> _EXERCISE BRIEF_
Rename "determined by" to "identified by" throughout the records and give all the lines again with nothing else changed. Leave the pictures out.

[Stored data]
--------------------

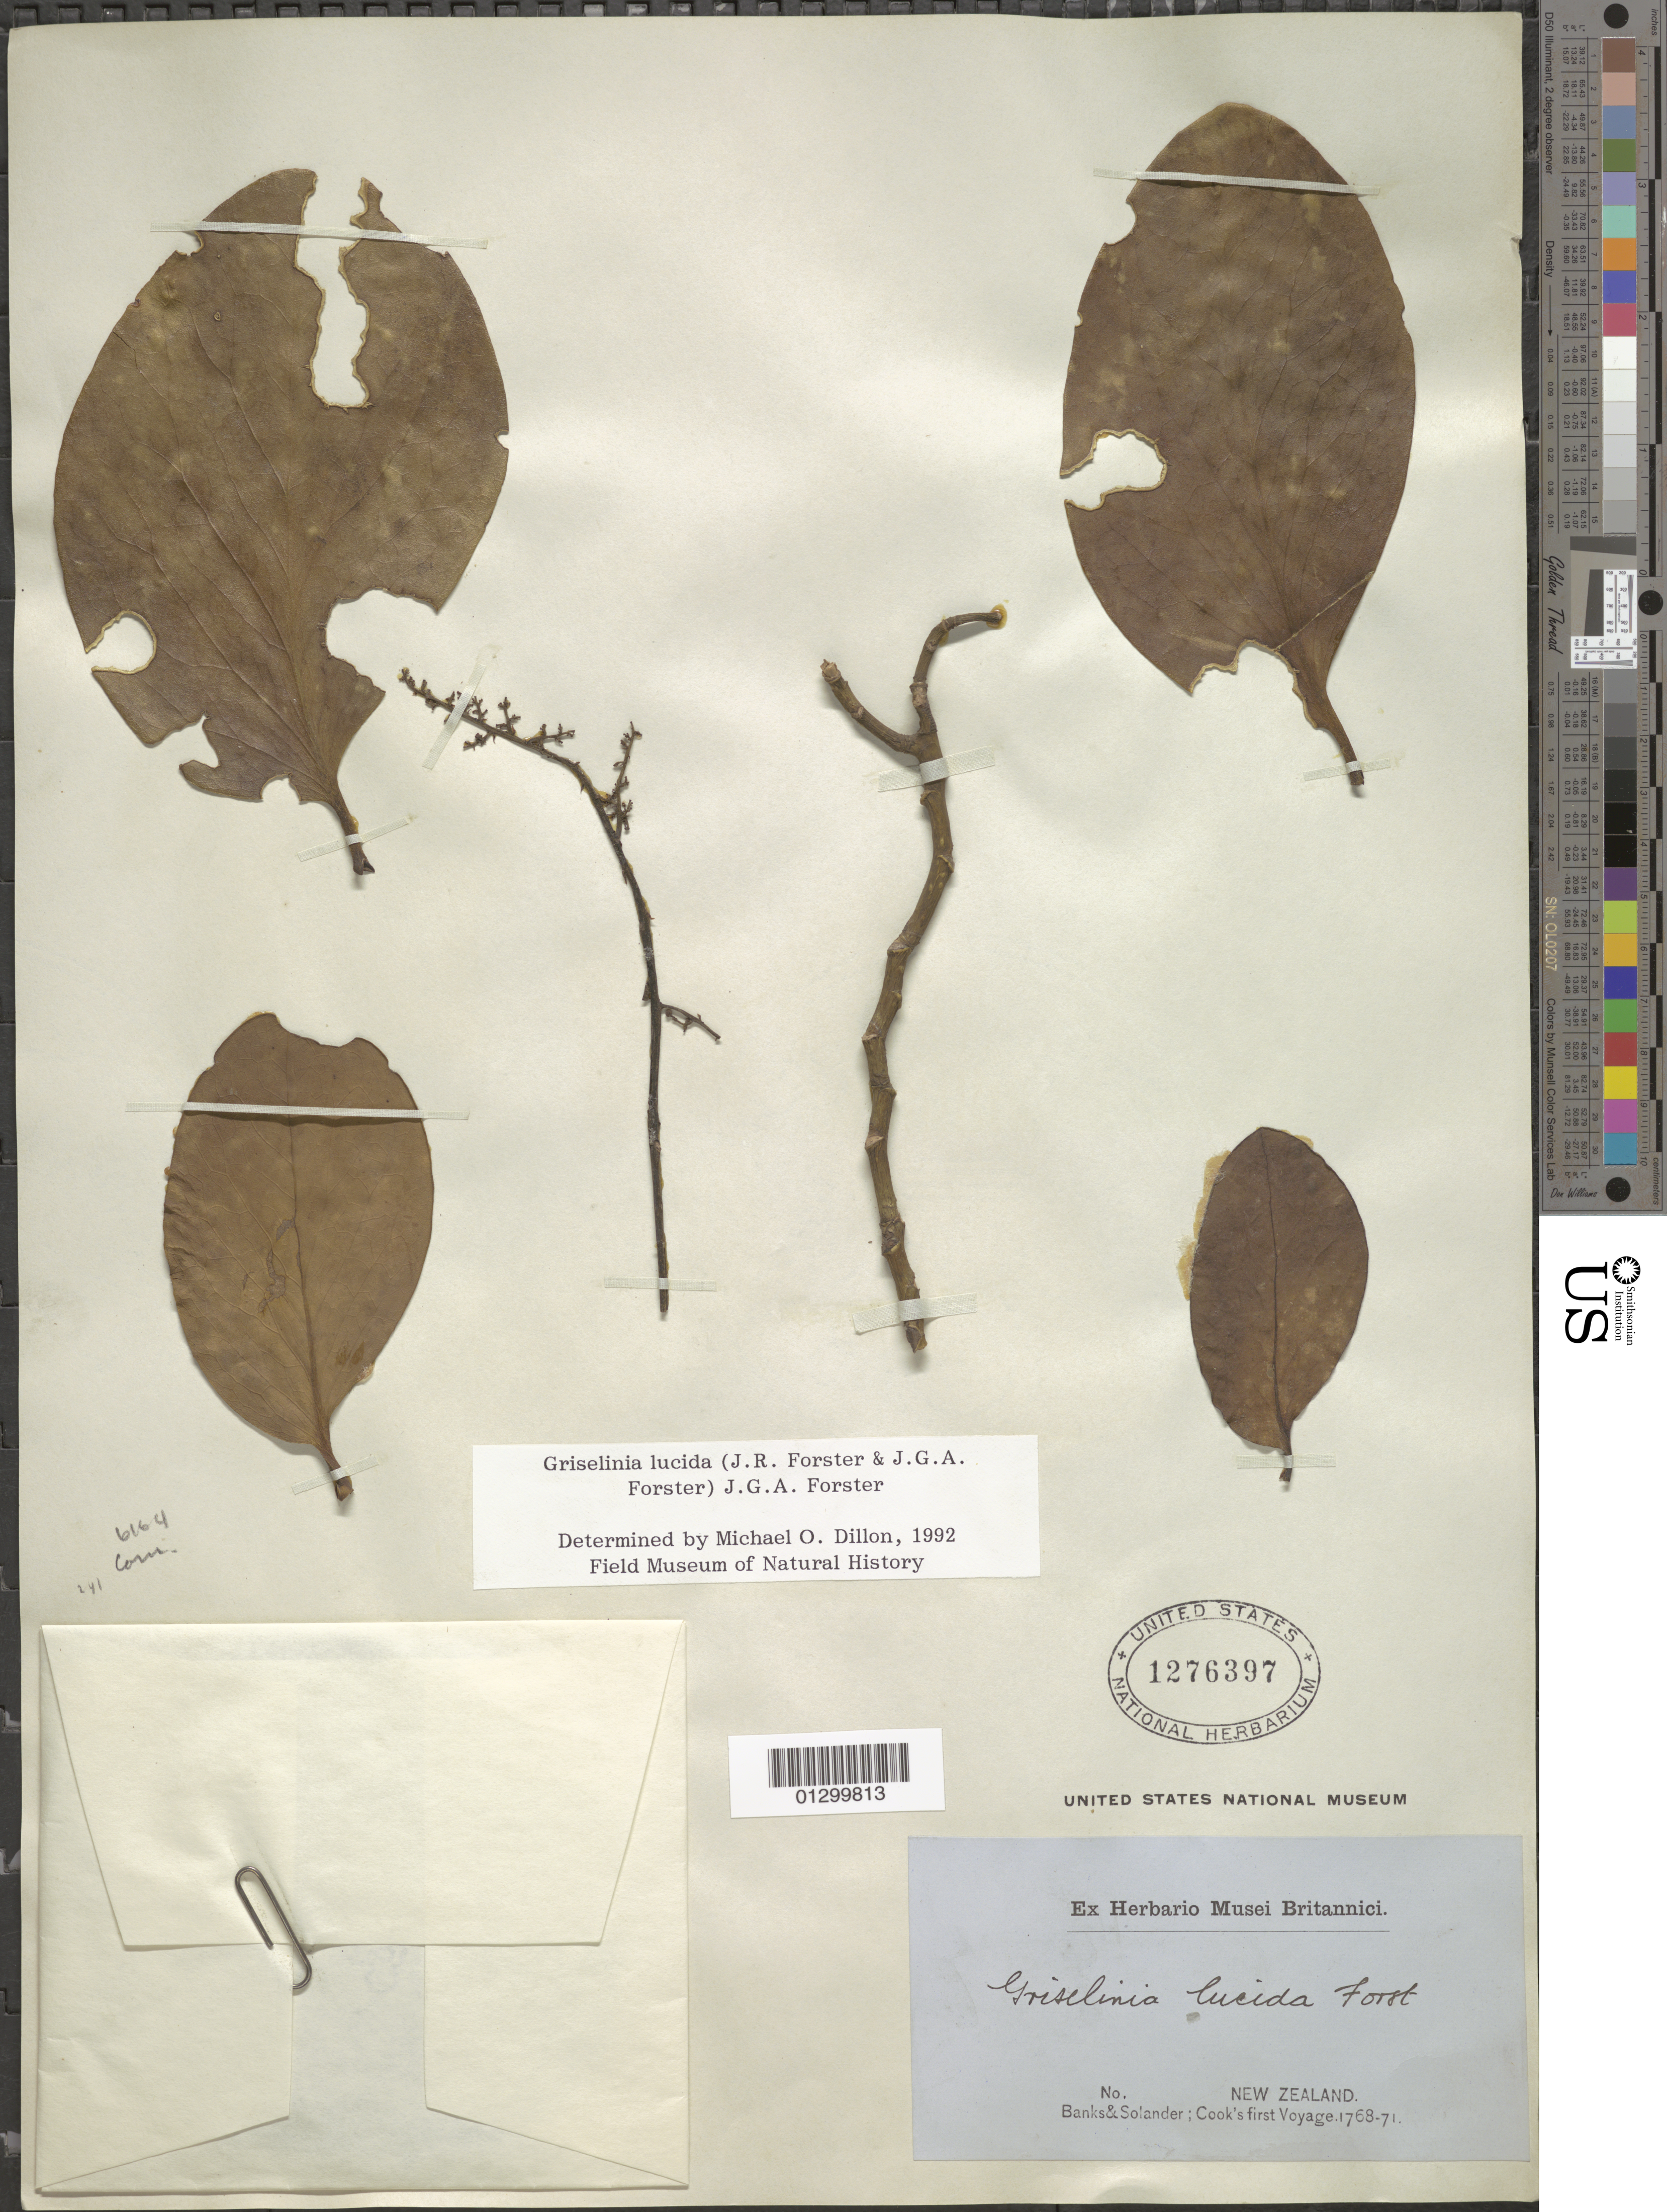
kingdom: Plantae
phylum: Tracheophyta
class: Magnoliopsida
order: Apiales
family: Griseliniaceae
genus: Griselinia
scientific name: Griselinia lucida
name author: (J.R. Forst. & G. Forst.) G. Forst.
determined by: Dillon, M. O.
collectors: J. Banks & D. C. Solander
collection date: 1768/1771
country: New Zealand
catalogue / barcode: US 1276397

--------------------

> _WORKED SOLUTION_
kingdom: Plantae
phylum: Tracheophyta
class: Magnoliopsida
order: Apiales
family: Griseliniaceae
genus: Griselinia
scientific name: Griselinia lucida
name author: (J.R. Forst. & G. Forst.) G. Forst.
identified by: Dillon, M. O.
collectors: J. Banks & D. C. Solander
collection date: 1768/1771
country: New Zealand
catalogue / barcode: US 1276397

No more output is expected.